**Exercise:**
One range is to be output from the listing below, exactly as written: the line with "Круглосуточная" to the line with "Pur Pur в Минске", both kept.
BEGIN
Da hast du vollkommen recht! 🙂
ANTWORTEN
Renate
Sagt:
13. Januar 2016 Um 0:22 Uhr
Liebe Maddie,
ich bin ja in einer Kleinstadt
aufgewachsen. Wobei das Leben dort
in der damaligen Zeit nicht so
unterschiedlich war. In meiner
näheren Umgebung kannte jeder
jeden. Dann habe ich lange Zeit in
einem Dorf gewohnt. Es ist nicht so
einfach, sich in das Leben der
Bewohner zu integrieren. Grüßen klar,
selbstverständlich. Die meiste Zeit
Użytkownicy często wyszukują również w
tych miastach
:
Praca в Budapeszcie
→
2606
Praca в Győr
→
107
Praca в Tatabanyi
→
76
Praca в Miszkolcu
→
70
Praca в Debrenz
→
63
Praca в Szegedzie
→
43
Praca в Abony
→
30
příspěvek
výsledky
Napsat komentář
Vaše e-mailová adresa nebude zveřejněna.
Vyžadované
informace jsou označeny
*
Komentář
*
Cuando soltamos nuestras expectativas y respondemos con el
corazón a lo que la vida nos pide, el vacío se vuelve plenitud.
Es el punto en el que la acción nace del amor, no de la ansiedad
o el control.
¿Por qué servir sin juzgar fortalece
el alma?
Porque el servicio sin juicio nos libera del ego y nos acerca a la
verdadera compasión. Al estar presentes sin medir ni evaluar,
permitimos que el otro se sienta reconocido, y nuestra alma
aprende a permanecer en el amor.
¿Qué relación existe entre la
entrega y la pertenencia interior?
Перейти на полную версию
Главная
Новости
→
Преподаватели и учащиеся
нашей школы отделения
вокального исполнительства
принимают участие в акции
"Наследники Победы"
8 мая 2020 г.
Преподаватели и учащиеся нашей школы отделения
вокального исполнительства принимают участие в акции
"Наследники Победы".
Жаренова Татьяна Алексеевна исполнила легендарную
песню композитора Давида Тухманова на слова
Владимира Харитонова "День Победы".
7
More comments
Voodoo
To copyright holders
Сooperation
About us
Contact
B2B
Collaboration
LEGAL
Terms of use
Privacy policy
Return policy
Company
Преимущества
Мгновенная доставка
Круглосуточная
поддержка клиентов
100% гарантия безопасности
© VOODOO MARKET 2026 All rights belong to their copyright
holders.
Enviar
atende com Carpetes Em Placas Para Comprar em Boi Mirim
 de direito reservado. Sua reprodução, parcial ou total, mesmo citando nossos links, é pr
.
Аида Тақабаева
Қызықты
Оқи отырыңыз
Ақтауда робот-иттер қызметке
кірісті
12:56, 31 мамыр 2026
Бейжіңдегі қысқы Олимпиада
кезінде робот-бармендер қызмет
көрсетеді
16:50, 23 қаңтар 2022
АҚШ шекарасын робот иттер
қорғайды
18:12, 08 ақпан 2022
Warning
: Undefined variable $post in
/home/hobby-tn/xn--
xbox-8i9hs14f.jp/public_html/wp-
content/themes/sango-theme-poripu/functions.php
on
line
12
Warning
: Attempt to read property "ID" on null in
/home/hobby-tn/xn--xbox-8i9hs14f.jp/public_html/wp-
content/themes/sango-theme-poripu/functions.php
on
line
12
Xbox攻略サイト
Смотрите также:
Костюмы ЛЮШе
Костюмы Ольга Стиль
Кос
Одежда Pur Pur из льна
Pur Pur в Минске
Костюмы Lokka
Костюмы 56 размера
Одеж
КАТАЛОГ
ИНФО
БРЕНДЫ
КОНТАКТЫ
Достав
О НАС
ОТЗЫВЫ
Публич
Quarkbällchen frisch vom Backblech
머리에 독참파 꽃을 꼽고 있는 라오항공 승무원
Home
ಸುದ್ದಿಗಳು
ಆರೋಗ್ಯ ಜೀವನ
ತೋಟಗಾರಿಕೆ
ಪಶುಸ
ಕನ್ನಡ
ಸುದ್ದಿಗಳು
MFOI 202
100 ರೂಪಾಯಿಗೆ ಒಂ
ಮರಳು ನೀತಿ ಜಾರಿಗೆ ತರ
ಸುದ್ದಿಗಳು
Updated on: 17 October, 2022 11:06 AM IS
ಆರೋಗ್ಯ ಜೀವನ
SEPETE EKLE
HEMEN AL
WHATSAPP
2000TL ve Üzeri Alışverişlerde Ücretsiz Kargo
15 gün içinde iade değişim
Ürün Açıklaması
END
**Solution for this task:**
Круглосуточная
поддержка клиентов
100% гарантия безопасности
© VOODOO MARKET 2026 All rights belong to their copyright
holders.
Enviar
atende com Carpetes Em Placas Para Comprar em Boi Mirim
 de direito reservado. Sua reprodução, parcial ou total, mesmo citando nossos links, é pr
.
Аида Тақабаева
Қызықты
Оқи отырыңыз
Ақтауда робот-иттер қызметке
кірісті
12:56, 31 мамыр 2026
Бейжіңдегі қысқы Олимпиада
кезінде робот-бармендер қызмет
көрсетеді
16:50, 23 қаңтар 2022
АҚШ шекарасын робот иттер
қорғайды
18:12, 08 ақпан 2022
Warning
: Undefined variable $post in
/home/hobby-tn/xn--
xbox-8i9hs14f.jp/public_html/wp-
content/themes/sango-theme-poripu/functions.php
on
line
12
Warning
: Attempt to read property "ID" on null in
/home/hobby-tn/xn--xbox-8i9hs14f.jp/public_html/wp-
content/themes/sango-theme-poripu/functions.php
on
line
12
Xbox攻略サイト
Смотрите также:
Костюмы ЛЮШе
Костюмы Ольга Стиль
Кос
Одежда Pur Pur из льна
Pur Pur в Минске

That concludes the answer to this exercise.